The Trials of Christian Longo
The Unthinkable
Later that same day, December 19, 2001, 4-year-old Zachery's body floated up in Lint Slough. After Sadie's body was found, police distributed posters with the children's retouched photographs, and the Longos' Newport babysitter immediately recognized the children. She and her husband went to the morgue and identified the two Longo children. The autopsy report said that the cause of death was "consistent with drowning."
When police went to the Longos' condominium, they found it empty.
The first people the police wanted to question were the parents, but they were not to be found. And where was the baby?
J. Reid Meloy, a forensic psychologist and author of The Psychopathic Mind and Violent Attachments, says that family murders occur as the result of a build-up of anger and frustration, which threatens to crush the father's already-fragile ego. They can't take failure or humiliation. With no way to relieve stress, they let the frustration and anger build until it explodes into violence. A defenseless family is usually an easy target and convenient outlet for the rage. Once it's over, these fathers, if they don't also kill themselves, often feel much better.
Two days after Christmas, divers raised two dark green suitcases from Yaquina Bay in Newport, Oregon, mere yards from the Longos' expensive apartment at The Landing.
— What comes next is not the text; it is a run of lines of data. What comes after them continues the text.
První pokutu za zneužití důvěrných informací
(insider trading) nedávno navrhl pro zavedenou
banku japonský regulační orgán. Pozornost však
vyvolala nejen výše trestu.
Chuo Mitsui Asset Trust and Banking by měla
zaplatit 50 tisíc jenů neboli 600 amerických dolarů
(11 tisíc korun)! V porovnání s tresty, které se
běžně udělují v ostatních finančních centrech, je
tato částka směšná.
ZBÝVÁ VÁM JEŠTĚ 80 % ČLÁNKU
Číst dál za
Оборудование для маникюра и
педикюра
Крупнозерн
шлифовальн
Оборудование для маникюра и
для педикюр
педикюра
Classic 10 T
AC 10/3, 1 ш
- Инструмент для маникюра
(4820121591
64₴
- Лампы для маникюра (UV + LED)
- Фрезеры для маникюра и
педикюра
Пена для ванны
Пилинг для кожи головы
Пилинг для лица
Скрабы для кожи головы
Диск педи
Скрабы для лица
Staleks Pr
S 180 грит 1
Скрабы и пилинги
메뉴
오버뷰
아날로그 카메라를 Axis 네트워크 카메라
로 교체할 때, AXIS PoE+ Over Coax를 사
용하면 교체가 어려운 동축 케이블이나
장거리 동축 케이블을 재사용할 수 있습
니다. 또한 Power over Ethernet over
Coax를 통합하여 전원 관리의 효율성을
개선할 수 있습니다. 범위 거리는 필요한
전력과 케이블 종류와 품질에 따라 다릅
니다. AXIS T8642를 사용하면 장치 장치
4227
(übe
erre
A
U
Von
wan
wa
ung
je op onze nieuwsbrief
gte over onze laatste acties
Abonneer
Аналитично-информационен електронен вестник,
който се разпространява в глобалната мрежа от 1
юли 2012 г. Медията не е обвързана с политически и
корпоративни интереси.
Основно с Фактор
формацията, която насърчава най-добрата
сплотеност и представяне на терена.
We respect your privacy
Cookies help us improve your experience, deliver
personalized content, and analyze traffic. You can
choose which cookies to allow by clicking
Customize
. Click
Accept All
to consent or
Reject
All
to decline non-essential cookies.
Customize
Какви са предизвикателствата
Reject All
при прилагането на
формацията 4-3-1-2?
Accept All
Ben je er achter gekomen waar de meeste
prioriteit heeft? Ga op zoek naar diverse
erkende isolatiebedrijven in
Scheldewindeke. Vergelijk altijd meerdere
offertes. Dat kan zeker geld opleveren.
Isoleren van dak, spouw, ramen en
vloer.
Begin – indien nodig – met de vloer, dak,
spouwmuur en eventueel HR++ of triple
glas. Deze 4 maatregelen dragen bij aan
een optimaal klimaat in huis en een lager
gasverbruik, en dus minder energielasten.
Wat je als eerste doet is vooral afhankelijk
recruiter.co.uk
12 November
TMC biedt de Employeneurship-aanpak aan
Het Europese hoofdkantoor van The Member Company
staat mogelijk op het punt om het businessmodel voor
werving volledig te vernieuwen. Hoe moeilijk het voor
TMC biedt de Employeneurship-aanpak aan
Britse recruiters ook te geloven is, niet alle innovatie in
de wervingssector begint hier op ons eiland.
In one was the body of 110-pound MaryJane Longo, 34, forced into a fetal position and crammed into the suitcase. She had suffered a blunt trauma to the head and had been strangled. In the other was 2-year-old Madison, wearing only a diaper. She, too, had been strangled.
That same day, Christian Longo boarded a flight in San Francisco, headed for Cancun, Mexico.
He'd been in San Francisco for a couple of days, long enough to apply for a job at a local Starbucks. He put the Newport Starbucks down as a reference. When the San Francisco manager called Newport, Newport employees called the police. The stolen van was found in the airport parking lot.